Empfehlungen für kritische Leseratten Zum Jahresabschluss der Kolumne stelle ich das vegane Kochbuch von Rüdiger Dahlke „Peace Food“ vor. Ich bekam anlässlich meines Geburtstages im Frühjahr ein Exemplar geschenkt und habe…

Empfehlungen für kritische Leseratten

Zum Jahresabschluss der Kolumne stelle ich das vegane Kochbuch von Rüdiger Dahlke „Peace Food“ vor. Ich bekam anlässlich meines Geburtstages im Frühjahr ein Exemplar geschenkt und habe seither gut ein Drittel der darin beschriebenen Speisen ausprobiert. Offen gestanden bin ich keine sonderliche Freundin von Kochbüchern, meistens landen diverse Hirngespinste auf Basis des Kühlschrank-Inhaltes auf meinem Teller. Da mir aber die Aufmachung des besagten Stücks gut gefällt, hole ich mir gerne Anregungen und koche Rezepte nach.

Aufbau und Inhalt

Das Buch beinhaltet eine ausführliche Einführung, Kochanleitungen für vegane Kleinigkeiten, Peace Food für jeden Tag und die Kapitel „Kochen für Freunde“ und „Vegan & Süß“. Außerdem finden sich im Anhang eine Austauschtabelle veganer Alternativen und eine Vorstellung der RezeptautorInnen. Im ersten Teil wird das „Peace Food“-Konzept erklärt, mit dem Soja-Mythos aufgeräumt und viel Hintergrundwissen zu Gesundheits- und Ernährungsaspekten vermittelt.
Wusstet ihr beispielsweise, dass das Vitamin-B12 von Bakterien produziert wird, die auf den Oberflächen von Feld- und anderen Früchten gedeihen? Somit ist man reichlich versorgt, wenn man in seinem Garten biologischen Eigenanbau betreibt. Man muss die Ernte kaum waschen, wodurch die Vitamine erhalten bleiben.

Was ist Peace Food?

Das Konzept des Peace Food – also Friedensessens – basiert auf wissenschaftlichen Forschungsergebnissen, die das Weglassen allen Tierproteins und -fettes aus gesundheitlichen Gründen empfehlen. Im Unterschied zur veganen Lebensweise wird Honig befürwortet. Laut der Homepage von Peace Food macht diese Lebensweise gesund, vital, glücklich, lebendig und friedvoll. Ein Blick auf die Seite lohnt sich. Man kann nachlesen, warum uns Fleisch und Milchprodukte krank machen. Es finden sich dort Studien, ein Restaurantführer und informative Videos. Rüdiger Dahlke ist Arzt, Psychotherapeut und Verfasser zahlreicher Bücher zum Thema Krankheitsdeutung und Heilung, sowie Krisenbewältigung und Ernährung. Dem hervorragenden Bestseller „Peace Food – Wie der Verzicht auf Fleisch und Milch Körper und Seele heilt“ werde ich mich im nächsten Kolumnenbeitrag widmen.

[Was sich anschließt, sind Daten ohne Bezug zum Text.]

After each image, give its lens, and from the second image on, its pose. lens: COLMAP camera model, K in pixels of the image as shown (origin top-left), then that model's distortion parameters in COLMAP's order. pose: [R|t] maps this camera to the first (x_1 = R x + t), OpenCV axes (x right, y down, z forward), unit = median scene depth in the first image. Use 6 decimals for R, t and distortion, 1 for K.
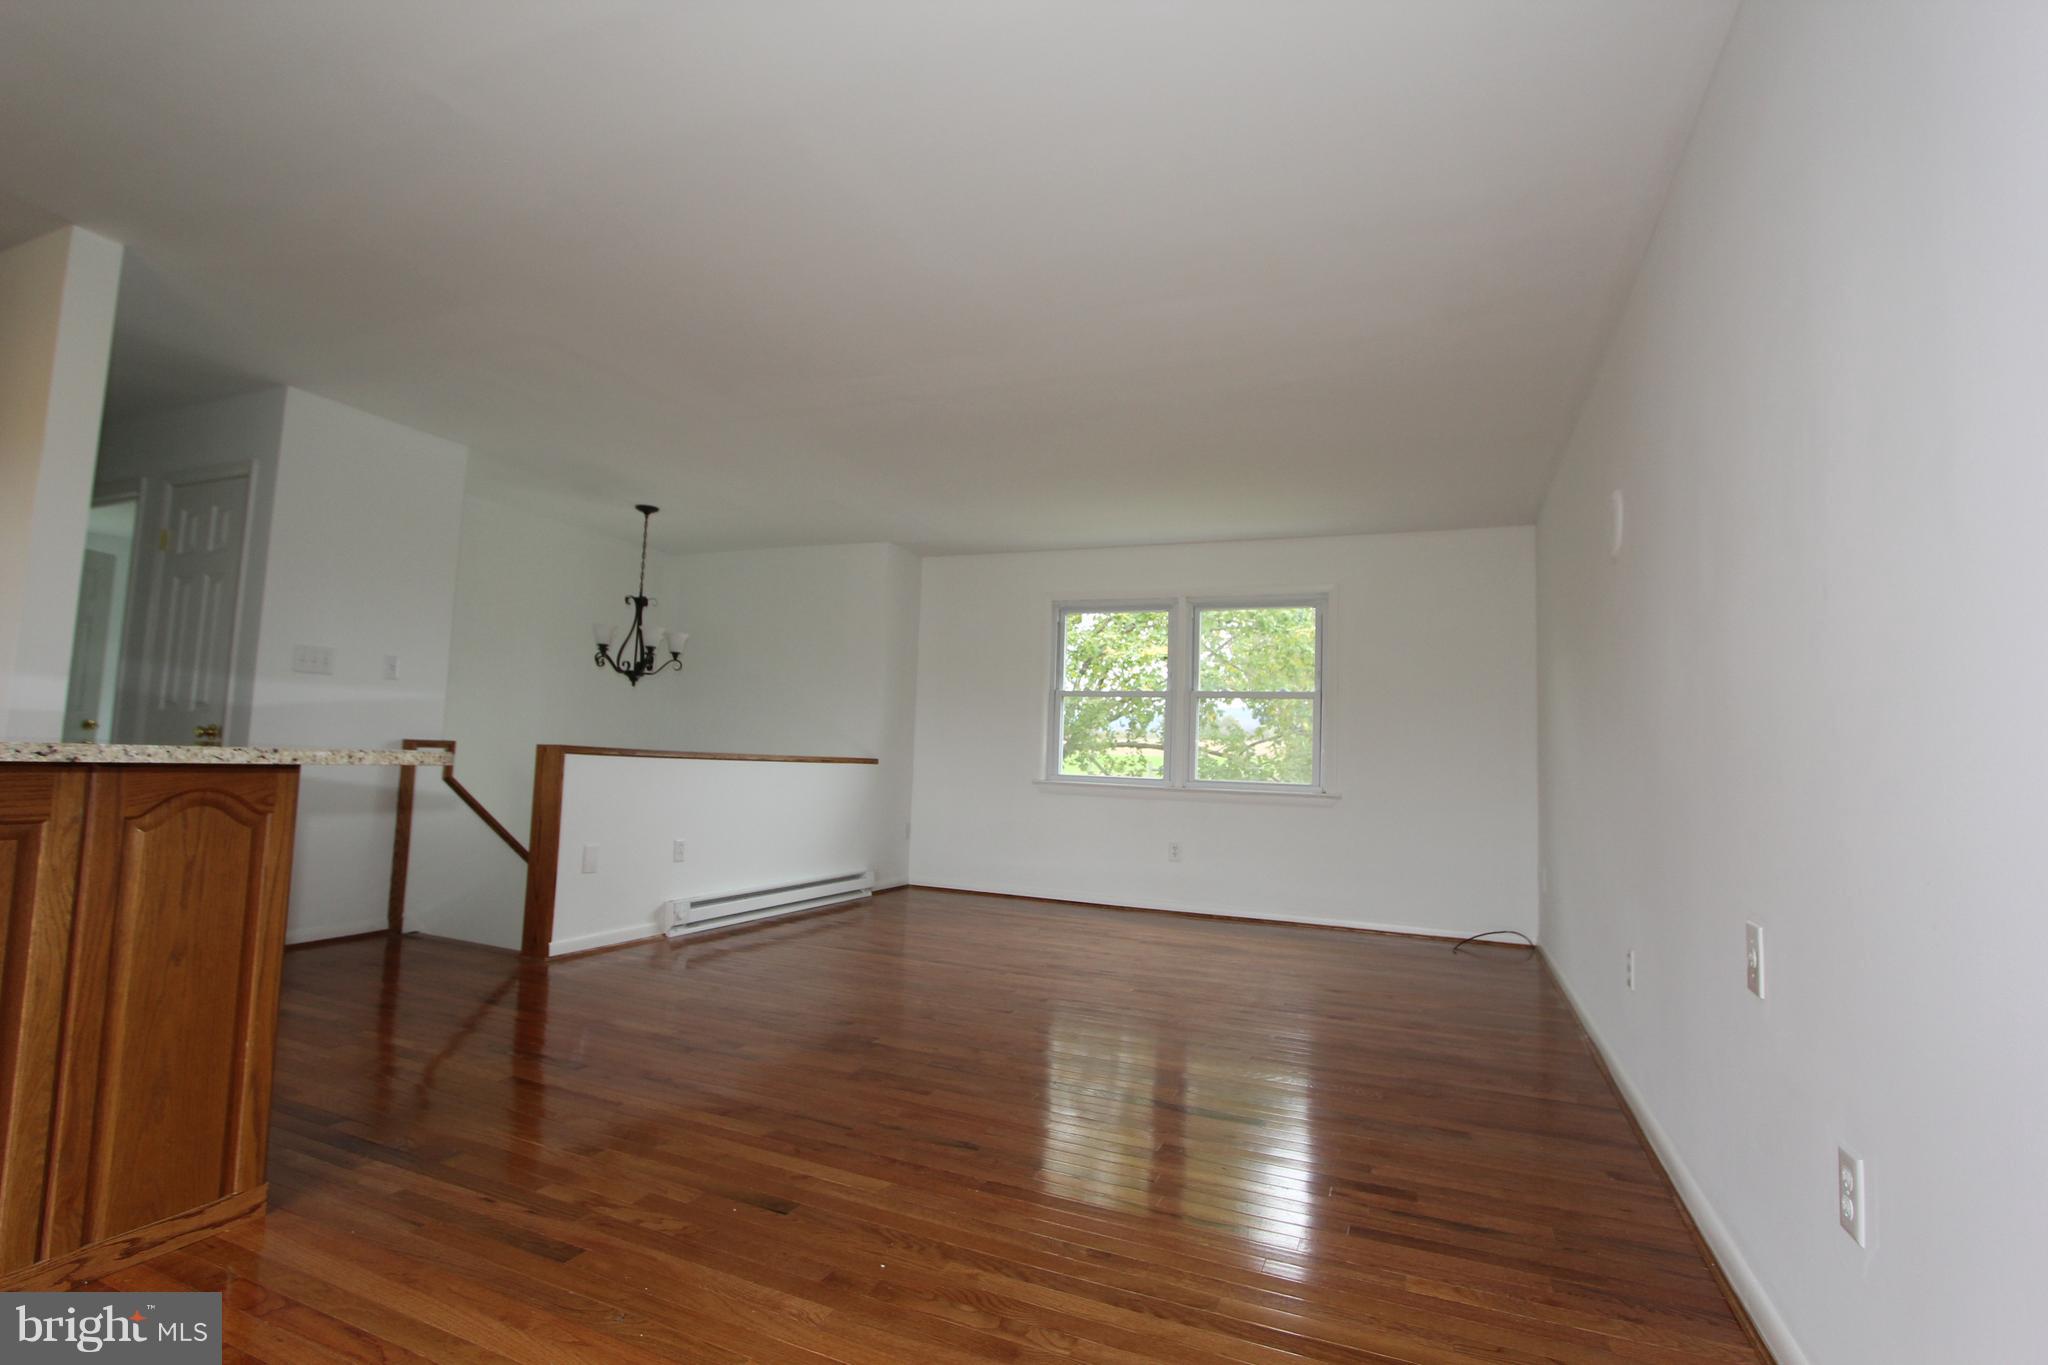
lens RADIAL K [[949.0, 0, 1024.0], [0, 949.0, 682.5], [0, 0, 1]] dist [-0.023987, 0.005713]
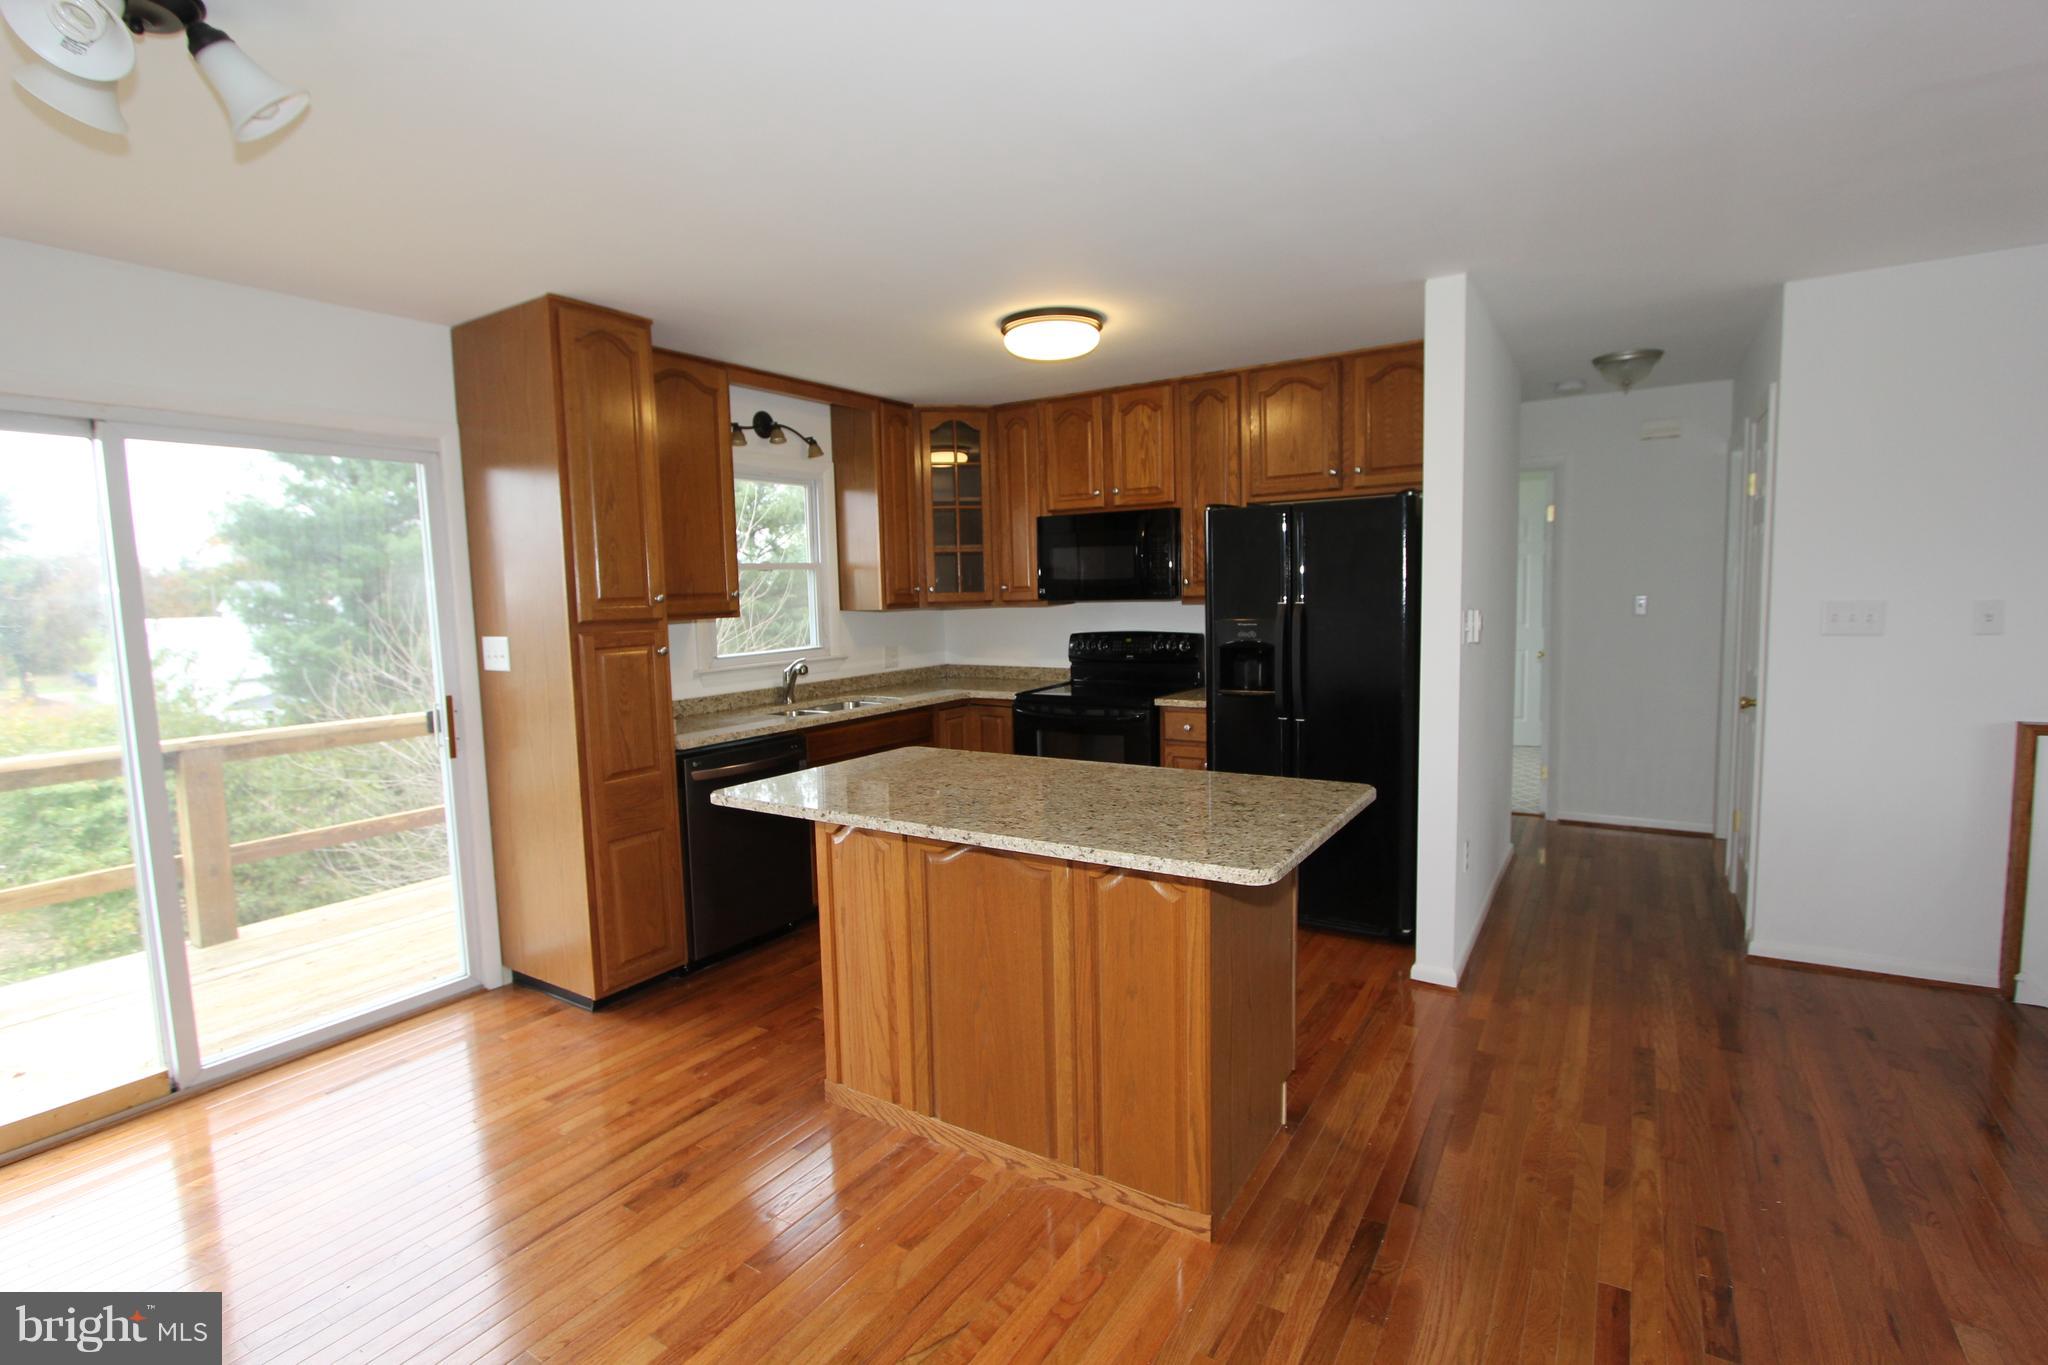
lens RADIAL K [[949.0, 0, 1024.0], [0, 949.0, 682.5], [0, 0, 1]] dist [-0.023987, 0.005713]
pose [[-0.168099, 0.062071, -0.983814, 0.306136], [0.096876, 0.994225, 0.046175, -0.178789], [0.980998, -0.087546, -0.173141, 1.074788]]
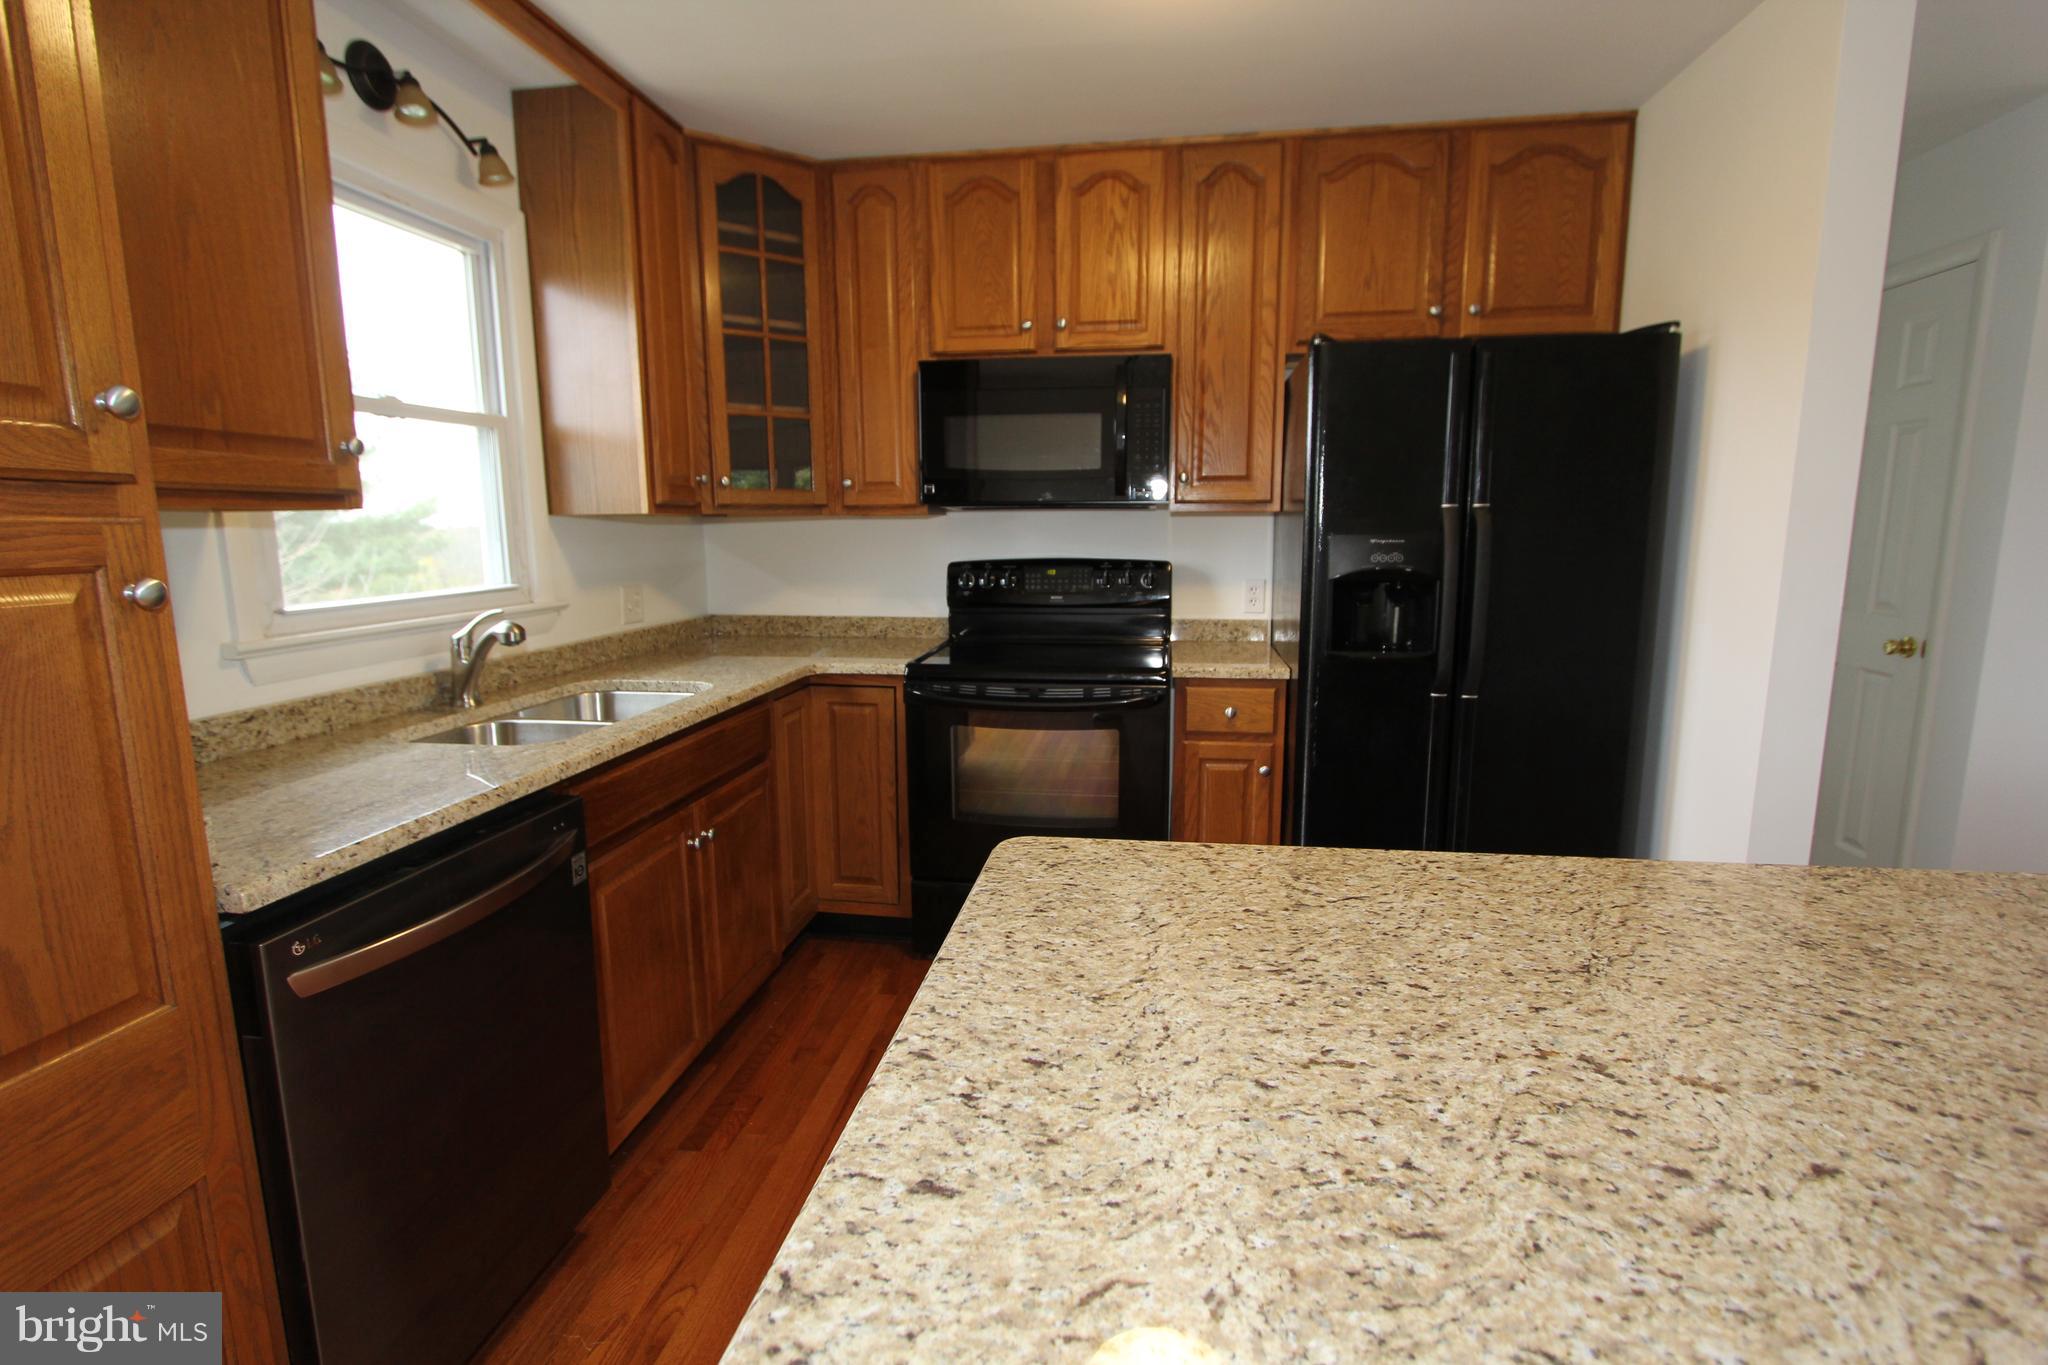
lens RADIAL K [[949.0, 0, 1024.0], [0, 949.0, 682.5], [0, 0, 1]] dist [-0.023987, 0.005713]
pose [[0.254180, 0.117899, -0.959944, -0.797485], [0.091974, 0.985097, 0.145342, -0.204891], [0.962774, -0.125232, 0.239548, 0.389951]]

In der Südsteiermark hat Dahlke das Gesundheitsressort TamanGa geschaffen. „Taman“ bedeutet Garten auf Bali und „Ga“ steht für Gamlitz, den Ort. Auf der Anlage werden Seminare zum Thema Fasten, Gesundheit und Ernährung angeboten. Ein großer Biogarten, Schwimmteiche und vieles mehr laden ein, dort zu verweilen.

Rezepte

Neben den Klassikern der pflanzlichen Kost wie Hummus und Soja-Gemüse-Schnitzel finden sich auch einige außergewöhnliche Rezepte. Hierzu gehören meiner Meinung nach die Rote-Beete-Karotten-Suppe mit Sesam oder die gefüllten Riesenchampignons. Mein derzeitiger Favorit ist der Alt-Wiener-Krautstrudel mit Paprikasoße, den gab es erst letzte Woche bei uns. Wir schwärmen noch immer davon. Ich finde, Weißkraut wird sowieso unterschätzt, gerade in dieser Jahreszeit bietet es sich für schmackhafte Gerichte an.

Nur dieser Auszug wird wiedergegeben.